In the records, find each line where "building" occurs, and copy it.

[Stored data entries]
+++
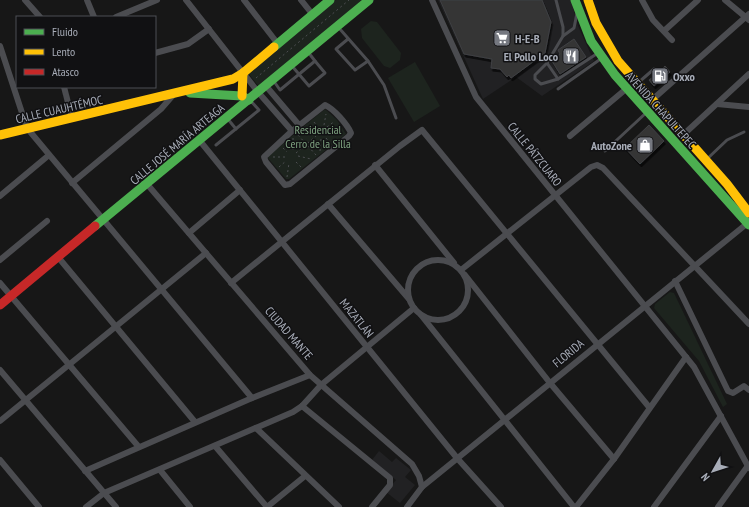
<svg xmlns="http://www.w3.org/2000/svg" width="749" height="507" font-family="'PT Sans Narrow',sans-serif">
  <style>
    .built { fill: #212123 }
    .green { fill: #1d241e }
    .building { fill: #353536; stroke: #3f4043; filter: url(#shadow) }
    .lines { fill: none; stroke-linecap: round; stroke-linejoin: round }
    .path { stroke: #4d4e52; stroke-width: 1; stroke-dasharray: 2 3; stroke-linecap: butt }
    .lane { stroke: #4b4c50; stroke-width: 3 }
    .street { stroke: #4b4c50; stroke-width: 6 }
    .fast { stroke: #4caf50; stroke-width: 9 }
    .slow { stroke: #ffc107; stroke-width: 9 }
    .jam { stroke: #c62828; stroke-width: 9 }
    .labels { text-anchor: middle; dominant-baseline: central; stroke-width: 3; stroke-linejoin: round; paint-order: stroke }
    .poi-label { font-size: 12px; font-weight: bold; fill: #a8adb8; stroke: #111113; text-anchor: start }
    .street-label { font-size: 12px; fill: #a8adb8; stroke: #111113 }
    .park-label { font-size: 12px; fill: #7fa381; stroke: #111113 }
  </style>
  <defs>
    <filter id="shadow"><feDropShadow dx="1.5" dy="3" stdDeviation="0" flood-color="#0009"/></filter>
  </defs>
  <rect width="100%" height="100%" fill="#171717"/>
  <g class="built">
    <polygon points="438,0 571,0 578,26 594,61 542,96 516,77 483,99"/>
    <polygon points="379,451 392,462 396,458 411,470 405,477 415,485 400,503 386,492 396,480 372,460"/>
  </g>
  <g class="green">
    <polygon points="336,0 366,0 260,88 248,73"/>
    <polygon points="371,21 377,22 401,53 400,60 390,68 384,66 362,38 361,29"/>
    <polygon points="415,62 440,106 414,122 388,78"/>
    <polygon points="325,109 337,120 346,134 289,179 286,179 268,158 269,155"/>
    <polygon points="670,292 674,293 727,404 723,407 699,361 654,308 655,304"/>
  </g>
  <g class="building">
    <polygon points="440,0 542,0 551,22 545,53 511,78 509,75 507,77 500,69 491,68 492,59 464,54"/>
    <polygon points="574,39 586,57 560,74 552,61 560,54 558,50"/>
    <polygon points="665,66 670,72 666,76 660,71"/>
    <polygon points="656,75 661,80 654,86 649,80"/>
    <polygon points="649,125 664,141 640,164 625,148"/>
  </g>
  <g class="lines">
    <g class="path">
      <polyline points="256,78 349,0"/>
      <polyline points="314,122 317,126"/>
      <polyline points="324,125 326,114"/>
      <polyline points="327,127 335,121"/>
      <polyline points="304,131 315,132"/>
      <polyline points="329,132 343,134"/>
      <polyline points="298,135 316,155"/>
      <polyline points="326,138 331,144"/>
      <polyline points="283,148 287,152"/>
      <polyline points="293,150 293,138"/>
      <polyline points="320,151 321,139"/>
      <polyline points="296,153 316,136"/>
      <polyline points="298,156 311,159"/>
      <polyline points="273,157 285,157"/>
      <polyline points="296,162 301,167"/>
      <polyline points="279,167 286,161"/>
      <polyline points="287,177 289,163"/>
    </g>
    <g class="lane">
      <polyline points="556,0 563,27 563,36"/>
      <polyline points="577,13 574,28 563,36 547,63 535,75 535,79 541,84 558,79 598,53"/>
      <polyline points="339,28 368,61 355,70 336,49 348,39"/>
      <polyline points="368,61 384,85 396,118"/>
      <polyline points="547,63 558,79"/>
      <polyline points="292,66 309,86 325,73 315,61"/>
      <polyline points="273,80 280,90 315,61 308,52"/>
      <polyline points="639,82 654,69 670,84"/>
      <polyline points="558,89 602,58"/>
      <polyline points="227,118 236,129"/>
      <polyline points="216,145 259,110 250,100"/>
      <polyline points="605,151 647,112"/>
      <polyline points="707,159 727,140 744,132"/>
    </g>
    <g class="street">
      <polyline points="25,0 40,17"/>
      <polyline points="87,0 94,17"/>
      <polyline points="186,0 258,92 292,131"/>
      <polyline points="244,0 278,44"/>
      <polyline points="301,0 313,15"/>
      <polyline points="432,0 476,97 694,367 749,468"/>
      <polyline points="642,0 653,20 672,40"/>
      <polyline points="725,0 749,20"/>
      <polyline points="116,17 157,0"/>
      <polyline points="664,31 698,0"/>
      <polyline points="0,46 27,128 252,398"/>
      <polyline points="155,53 188,44 209,29"/>
      <polyline points="266,86 299,125"/>
      <polyline points="64,87 72,118"/>
      <polyline points="652,100 749,14"/>
      <polyline points="717,104 749,107"/>
      <path d="M325,105C334,109 347,124 351,133L349,136L290,184L285,185L266,162L264,157L292,131Z"/>
      <polyline points="683,135 749,74"/>
      <polyline points="570,136 626,89"/>
      <polyline points="200,141 457,458 501,507"/>
      <polyline points="375,165 454,263"/>
      <polyline points="72,183 161,109 174,94"/>
      <polyline points="147,184 310,375 412,464 419,476 422,487"/>
      <polyline points="0,196 49,155"/>
      <polyline points="328,204 409,299"/>
      <polyline points="189,233 240,190"/>
      <polyline points="58,257 195,422"/>
      <circle cx="438" cy="290" r="30"/>
      <polyline points="0,260 47,221"/>
      <polyline points="461,270 591,167 597,165 603,168 749,324"/>
      <polyline points="465,275 550,383 614,459"/>
      <polyline points="675,281 728,391 733,393 744,386 749,390"/>
      <polyline points="0,283 138,446"/>
      <polyline points="231,283 400,146 422,130 649,407"/>
      <polyline points="421,315 574,507"/>
      <polyline points="0,370 116,507"/>
      <polyline points="302,406 390,478 390,485 372,507"/>
      <polyline points="0,421 206,253"/>
      <polyline points="256,428 339,507"/>
      <polyline points="215,446 267,507"/>
      <polyline points="0,460 39,507"/>
      <polyline points="160,470 190,507"/>
      <polyline points="85,471 252,398 310,375"/>
      <polyline points="86,507 104,493 293,412 302,406 321,385 414,308"/>
      <polyline points="267,507 305,476"/>
      <polyline points="407,507 422,487 749,222"/>
      <polyline points="576,507 614,459 686,357"/>
      <polyline points="654,507 721,416"/>
      <polyline points="718,507 747,467"/>
    </g>
    <g class="fast">
      <polyline points="575,0 591,41 615,75 749,225"/>
      <polyline points="274,47 330,0"/>
      <polyline points="190,93 242,96 249,100"/>
      <polyline points="95,226 369,0"/>
    </g>
    <g class="slow">
      <polyline points="588,0 596,23 618,61 727,184 749,213"/>
      <polyline points="242,96 243,73"/>
      <polyline points="0,135 233,79 243,73 274,47"/>
    </g>
    <polyline class="jam" points="0,305 95,226"/>
  </g>
  <defs>
    <g id="supermarket-square" transform="scale(0.9)"><rect x="-9" y="-9" width="18" height="18" rx="4" fill="#757880" stroke="#111113"/><path d="M-6-5.5h2.5l.6 2H6L4.5 2H-2.5L-4.4-4H-6ZM-1.5 3.2a1.3 1.3 0 1 0 .1 0ZM3 3.2a1.3 1.3 0 1 0 .1 0Z" fill="#fff"/></g>
    <g id="restaurant-square" transform="scale(0.9)"><rect x="-9" y="-9" width="18" height="18" rx="4" fill="#757880" stroke="#111113"/><path d="M-5-6h1v4h1v-4h1v4h1v-4h1v5L-1.5 .5V6h-2V.5L-5-1ZM5-6V6H3V1.5H1.5Q1.5-4 5-6Z" fill="#fff"/></g>
    <g id="fuel-square" transform="scale(0.9)"><rect x="-9" y="-9" width="18" height="18" rx="4" fill="#757880" stroke="#111113"/><path d="M-5.5-6h7V0h2V4h1.3V-2.5L3-4.5l.8-.8L6-3V5H2.5V1h-1V6h-7ZM-4.2-4.7v3.2H.2V-4.7Z" fill="#fff"/></g>
    <g id="shop-square" transform="scale(0.9)"><rect x="-9" y="-9" width="18" height="18" rx="4" fill="#757880" stroke="#111113"/><path d="M-5-2.5h2.3a2.7 3.5 0 0 1 5.4 0H5L5.5 6h-11ZM-1.5-2.5h3a1.5 2.3 0 0 0-3 0Z" fill="#fff"/></g>
  </defs>
  <g fill-rule="evenodd">
    <use href="#supermarket-square" x="502" y="38"/>
    <use href="#restaurant-square" x="571" y="56"/>
    <use href="#fuel-square" x="660" y="76"/>
    <use href="#shop-square" x="645" y="145"/>
  </g>
  <g class="labels">
    <g class="poi-label">
      <text x="515" y="38">H-E-B</text>
      <text x="558" y="56" text-anchor="end">El Pollo Loco</text>
      <text x="673" y="76">Oxxo</text>
      <text x="632" y="145" text-anchor="end">AutoZone</text>
    </g>
    <g class="street-label">
      <text transform="translate(59 109) rotate(-13)">CALLE CUAUHTÉMOC</text>
      <text transform="translate(661 110) rotate(48)">AVENIDA CHAPULTEPEC</text>
      <text transform="translate(177 144) rotate(-40)">CALLE JOSÉ MARÍA ARTEAGA</text>
      <text transform="translate(535 154) rotate(51)">CALLE PÁTZCUARO</text>
      <text transform="translate(357 318) rotate(51)">MAZATLÁN</text>
      <text transform="translate(289 333) rotate(49)">CIUDAD MANTE</text>
      <text transform="translate(568 353) rotate(-40)">FLORIDA</text>
    </g>
    <g class="park-label">
      <text x="318" y="129">Residencial<tspan x="318" dy="14">Cerro de la Silla</tspan></text>
    </g>
  </g>
  <rect x="16" y="16" width="140" height="72" fill="#111113" stroke="#4d4f55"/>
  <rect x="24" y="29" width="20" height="6" fill="#4caf50" stroke="#4d4f55"/>
  <text x="52" y="36" font-size="12" fill="#a8adb8">Fluido</text>
  <rect x="24" y="49" width="20" height="6" fill="#ffc107" stroke="#4d4f55"/>
  <text x="52" y="56" font-size="12" fill="#a8adb8">Lento</text>
  <rect x="24" y="69" width="20" height="6" fill="#c62828" stroke="#4d4f55"/>
  <text x="52" y="76" font-size="12" fill="#a8adb8">Atasco</text>
  <g transform="translate(713 471) rotate(231)" stroke="#111113" stroke-width="3" paint-order="stroke">
  <path d="M0-3L7 15L0 10L-7 15Z" fill="#a8adb8"/>
  <text y="-6" font-size="11" font-weight="bold" text-anchor="middle" fill="#a8adb8">N</text>
  </g>
</svg>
+++
EXERCISE SOLUTION ::
    .building { fill: #353536; stroke: #3f4043; filter: url(#shadow) }
  <g class="building">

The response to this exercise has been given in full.